| TASK DIRECTIONS |
From the carrier deployment passage, transcribe the text between "US Carrier Arrives" and "was returning home.", inclusive.

US Carrier Arrives in South Korea
The U.S. Navy aircraft carrier USS Theodore Roosevelt arrives in Busan, South Korea, on June 22. Mass Communication Specialist Seaman Aaron Haro Gonzalez/U.S. Navy

On June 22, the U.S. military announced that the aircraft carrier USS Dwight D. Eisenhower, after responding to multiple Houthi attacks, had departed the Red Sea and was returning home.

Its presence in the U.S. Central Command area of responsibility, which covers the Middle East as well as parts of North Africa and Central Asia, would be replaced by the Roosevelt carrier strike group.

With the Roosevelt leaving the Indo-Pacific region, its sister ship the USS Ronald Reagan also is no longer in the Western Pacific, part of the U.S. Seventh Fleet's area of responsibility.

| EXCERPTED DATA |
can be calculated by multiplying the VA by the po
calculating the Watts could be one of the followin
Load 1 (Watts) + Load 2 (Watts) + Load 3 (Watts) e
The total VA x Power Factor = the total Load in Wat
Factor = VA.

| RESPONSE BELOW |
US Carrier Arrives in South Korea
The U.S. Navy aircraft carrier USS Theodore Roosevelt arrives in Busan, South Korea, on June 22. Mass Communication Specialist Seaman Aaron Haro Gonzalez/U.S. Navy

On June 22, the U.S. military announced that the aircraft carrier USS Dwight D. Eisenhower, after responding to multiple Houthi attacks, had departed the Red Sea and was returning home.